Below is the complete code –

from gtts import gTTS
from googletrans import Translator
import pygame
import os

def translate_text(text, dest_language):
    translator = Translator()
    translation = translator.translate(text, dest=dest_language)
    return translation.text

def text_to_audio(text, language):
    mp3_file = f'{language}_output.mp3'
    should_clean_up_file = True
    try:
        tts_file = gTTS(text=text, lang=language, slow=False)
        tts_file.save(mp3_file)
        pygame.mixer.init()
        pygame.mixer.music.load(mp3_file)
        pygame.mixer.music.play()
        while pygame.mixer.music.get_busy():
            pygame.time.Clock().tick(15)
    finally:
  
        if os.path.exists(mp3_file) and should_clean_up_file:
            os.remove(mp3_file)


def main(english_text, target_language='en'):

    translated_text = translate_text(english_text, target_language)
    print(f"English Text: {english_text}")
    print(f"Translated Text: {translated_text}")

    text_to_audio(translated_text, target_language)

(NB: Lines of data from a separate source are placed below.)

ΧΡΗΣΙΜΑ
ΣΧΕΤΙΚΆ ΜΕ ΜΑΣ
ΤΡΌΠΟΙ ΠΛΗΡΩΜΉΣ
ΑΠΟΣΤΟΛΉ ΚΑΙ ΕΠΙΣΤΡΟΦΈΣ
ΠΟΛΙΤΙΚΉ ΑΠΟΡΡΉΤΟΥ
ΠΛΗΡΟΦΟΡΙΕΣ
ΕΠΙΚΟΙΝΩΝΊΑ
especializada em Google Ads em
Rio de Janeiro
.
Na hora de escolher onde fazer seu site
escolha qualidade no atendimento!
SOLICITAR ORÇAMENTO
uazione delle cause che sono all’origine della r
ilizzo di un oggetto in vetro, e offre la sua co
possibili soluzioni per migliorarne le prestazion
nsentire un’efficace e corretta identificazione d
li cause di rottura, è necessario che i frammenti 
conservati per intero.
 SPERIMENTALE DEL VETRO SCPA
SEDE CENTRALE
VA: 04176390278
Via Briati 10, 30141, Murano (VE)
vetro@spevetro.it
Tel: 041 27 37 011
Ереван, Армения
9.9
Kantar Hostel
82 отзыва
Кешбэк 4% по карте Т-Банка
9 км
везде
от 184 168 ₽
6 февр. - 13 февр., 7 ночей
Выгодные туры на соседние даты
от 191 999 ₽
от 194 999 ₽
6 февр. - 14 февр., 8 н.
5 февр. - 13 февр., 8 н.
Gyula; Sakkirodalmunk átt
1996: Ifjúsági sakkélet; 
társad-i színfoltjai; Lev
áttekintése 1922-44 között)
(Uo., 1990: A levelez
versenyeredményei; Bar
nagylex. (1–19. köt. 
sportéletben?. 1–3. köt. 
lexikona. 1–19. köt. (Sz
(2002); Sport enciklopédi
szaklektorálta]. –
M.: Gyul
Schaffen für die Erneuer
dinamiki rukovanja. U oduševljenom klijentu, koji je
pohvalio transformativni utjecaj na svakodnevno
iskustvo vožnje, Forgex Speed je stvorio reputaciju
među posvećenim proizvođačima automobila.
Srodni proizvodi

if __name__ == "__main__":
    english_text = "Hello, welcome to the world of text-to-speech conversion using Python."
    target_language = 'es'  # Spanish
    main(english_text, target_language)

Input1 – English to Spanish:

english_text = "Hello, welcome to the world of text-to-speech conversion using Python."
target_language = 'es'  # Spanish
main(english_text, target_language)

Output:

English to Spanish translation

Audio output:

Spanish Audio file

This would have created an es_output.mp3 in your current folder which would be played by pygame

Input2 – English to Japanese:

english_text = "Hello, welcome to the world of text-to-speech conversion using Python."
target_language = 'ja'  # Japanese
main(english_text, target_language)

Output:

English to Japanese translation

Audio output:

Japanese Audio file

This would have created an ja_output.mp3 in your current folder which would be played by pygame

Applications and Use Cases

  • Accessibility – This can be easily integrated into a Tourism app or a website which can greatly help people who want to explore a foreign country where they don’t speak the native language, to travel with confidence
  • Language Learning – If someone is interested in learning a new language, we can leverage this tool to self-teach. We simply input the text we want translated and we get the converted text along with audio which can also help with pronunciation
  • Content Consumption – For people who want to multi-task, say listening to an audiobook while driving, this tool would be handy as it can read out the contents in a pace that you prefer
  • Multilingual Communication – In today’s world where multinational deals are common, having the power to articulate your thoughts, and business proposals to anyone in any language is a powerful asset that can make or break deals

Conclusion

There isn’t a space that can’t be benefited by this application. It’s simple to build but its benefits are vast. By developing this tool we not only have solved a real-world problem that many people face but have also learnt how we can use Python to make API calls,

initialize objects, invoke methods, functional programming, and try catch and clean up files after its use. Once you have mastered these and want a challenge you can try building an interactive GUI and host it in a web server to make it more user-friendly and add features like – the option to change pronunciation, pace, etc. The possibilities are endless and hope you keep pushing the boundaries of how we can use technology/coding to advance humankind.